“Randall’s expertise in Southern cuisine is held in such high esteem that he was honored and featured in the Culture Expressions Gallery of the newly opened Smithsonian Institute of National Museum of African-American History and Culture in Washington, D.C., along with chefs Edna Lewis, Patrick Clark, Leah Chase and Hercules, George Washington’s enslaved cook.”

~ African Americans Chefs Hall of Fame

Born on July 23, 1946 in McKeesport, Pennsylvania, Joseph Randall has been inspired by Southern food all his life.  Reared in Harrisburg, he enjoyed this unique fare that was prepared by his mother, who hailed from Virginia.  Also, his uncle, Richard Ross, was a caterer and restaurateur in Pittsburgh and owned Ross’ restaurant in Large, Pennsylvania.  It was with his “Uncle Dick” where a teenage “Joe”, as he was called, worked as a busboy and dishwasher.

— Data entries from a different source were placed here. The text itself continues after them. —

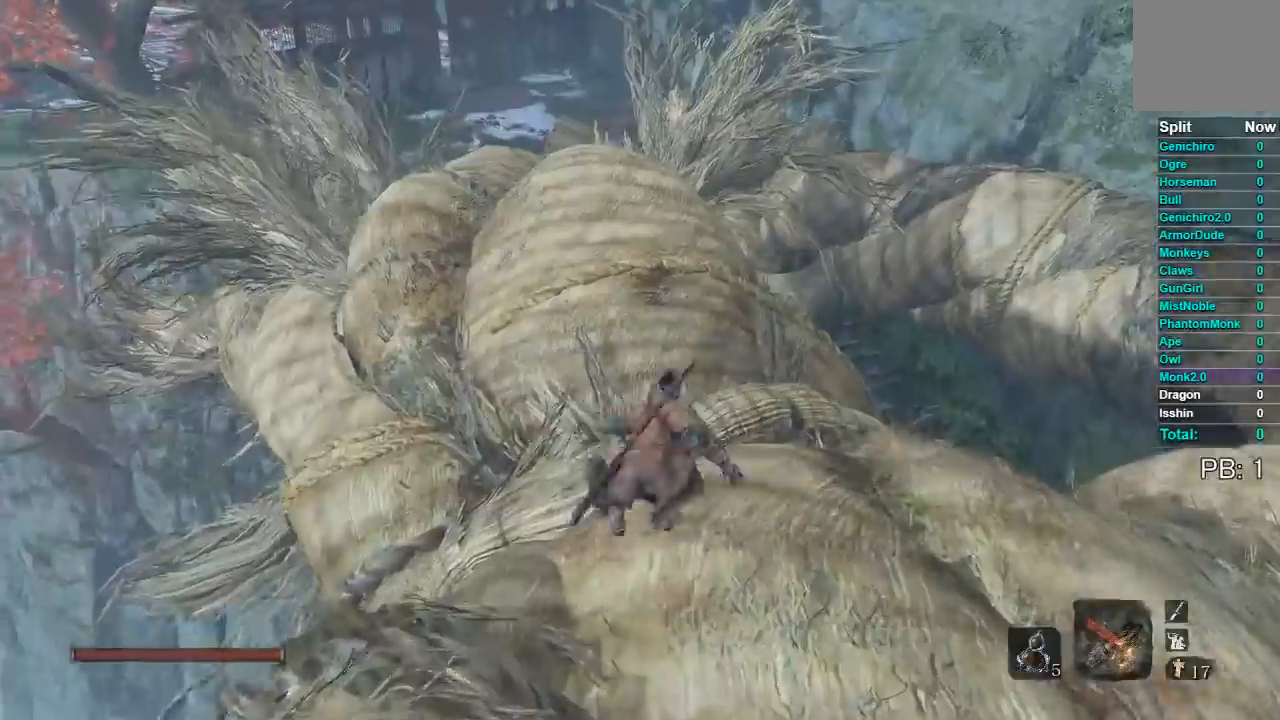
{"buttons": ["B"], "left_stick": "up", "right_stick": "center", "events": [[167, "left_stick", "up-left"], [167, "right_stick", "down-left"], [350, "right_stick", "center"], [367, "left_stick", "up"]]}
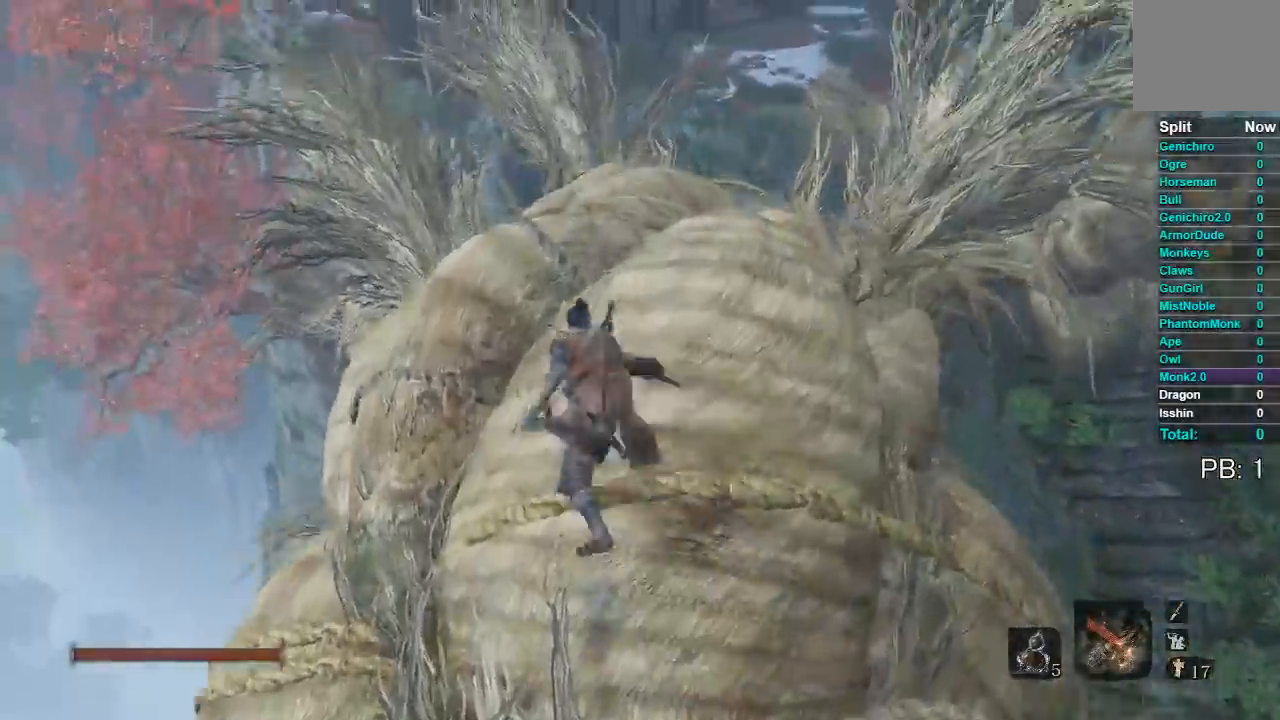
{"buttons": ["B"], "left_stick": "up", "right_stick": "center", "events": [[17, "right_stick", "down"], [133, "right_stick", "center"]]}
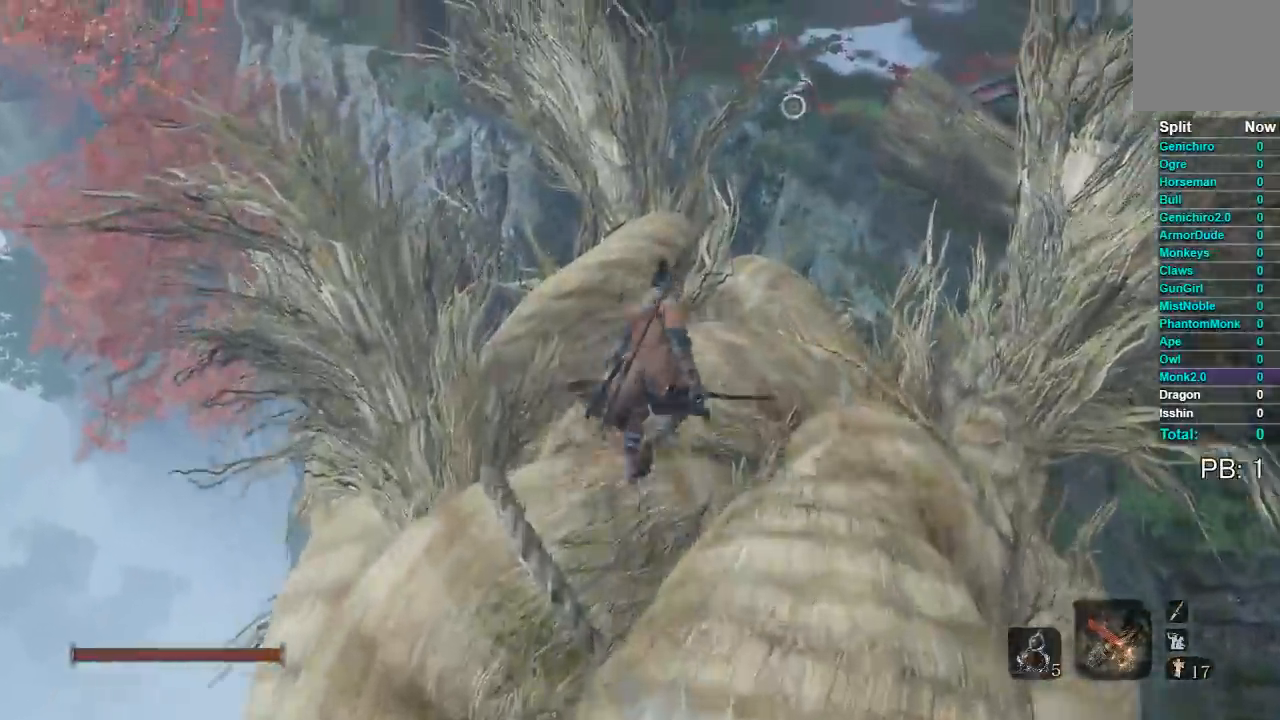
{"buttons": ["B"], "left_stick": "up", "right_stick": "center", "events": [[67, "right_stick", "down-right"], [100, "R2", "down"], [150, "R2", "up"], [200, "right_stick", "center"]]}
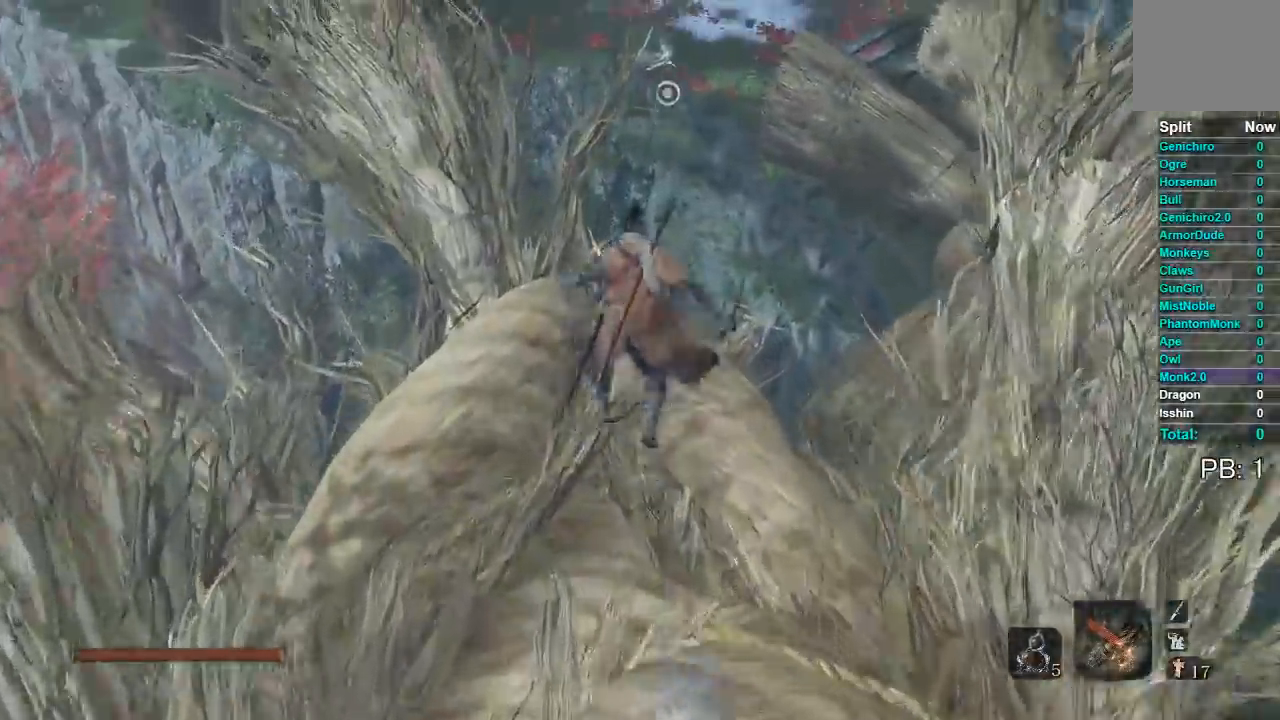
{"buttons": ["B"], "left_stick": "up", "right_stick": "center", "events": [[117, "A", "down"], [283, "A", "up"], [333, "A", "down"], [483, "A", "up"]]}
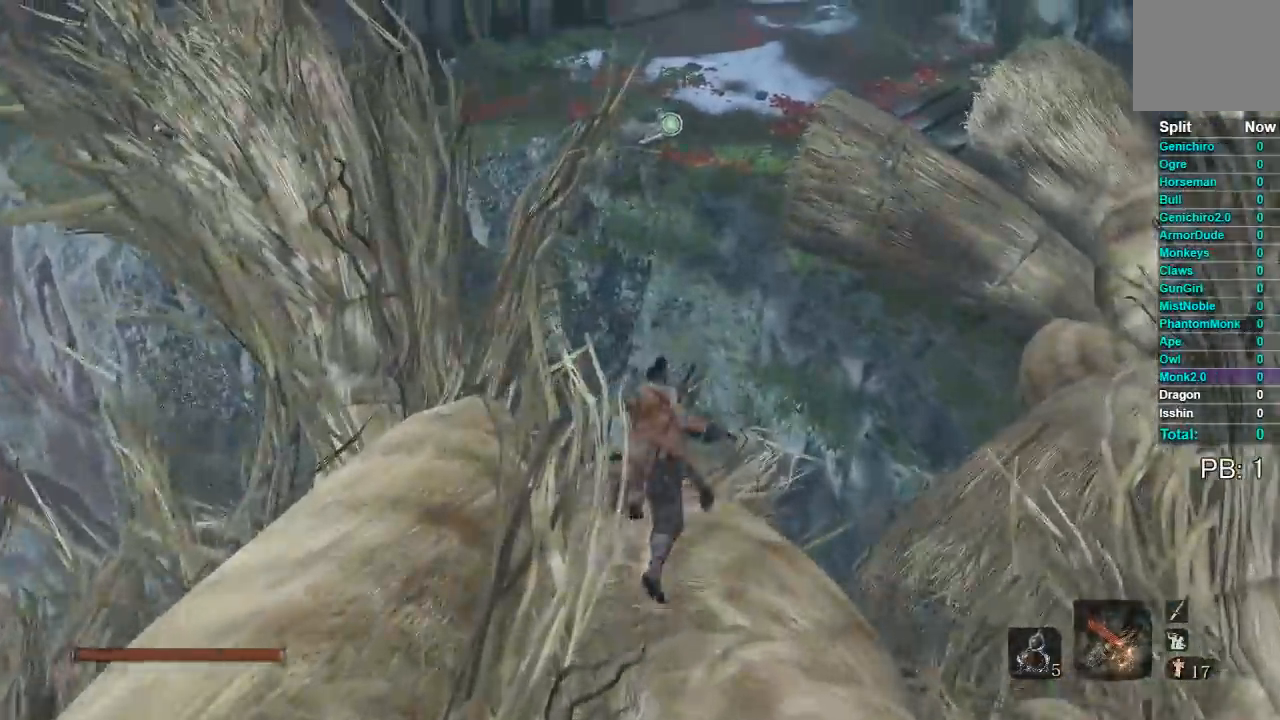
{"buttons": ["L2"], "left_stick": "up", "right_stick": "center", "events": [[17, "B", "up"], [83, "R2", "down"], [183, "R2", "up"], [333, "L2", "down"], [450, "L2", "up"], [500, "L2", "down"]]}
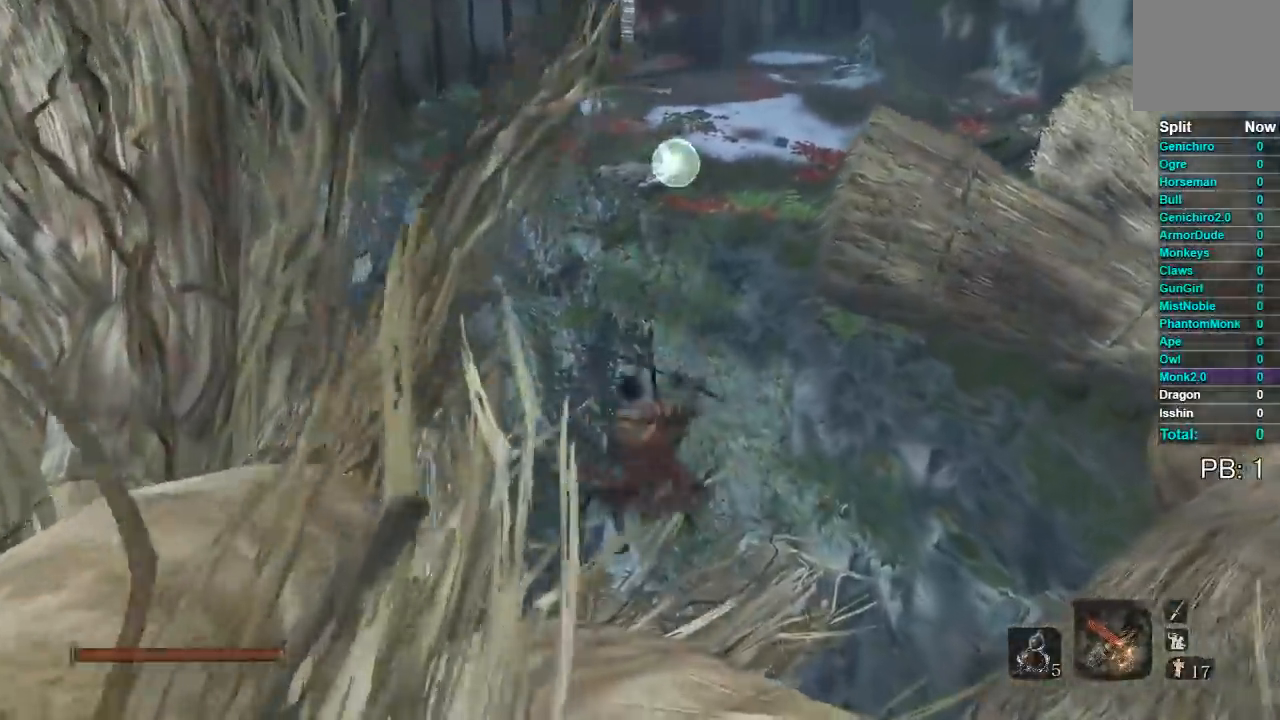
{"buttons": [], "left_stick": "up", "right_stick": "center", "events": [[33, "R2", "down"], [150, "right_stick", "up"], [233, "R2", "up"], [250, "L2", "up"], [267, "right_stick", "center"], [300, "L2", "down"], [383, "L2", "up"]]}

After graduating from William Penn High School in Harrisburg, a seventeen-year old Randall enlisted for service in the United States Air Force.  It was during his time stationed at Turner Field in Albany, Georgia where he personally acquired his great appreciation for Southern fare.  His duties included cooking in flight line kitchens.  However, his enlistment was terminated early when his father, Dr. Joseph A. Randall, passed away.  Having served almost two years, he received a hardship discharge and returned home to assist his mother in Pennsylvania.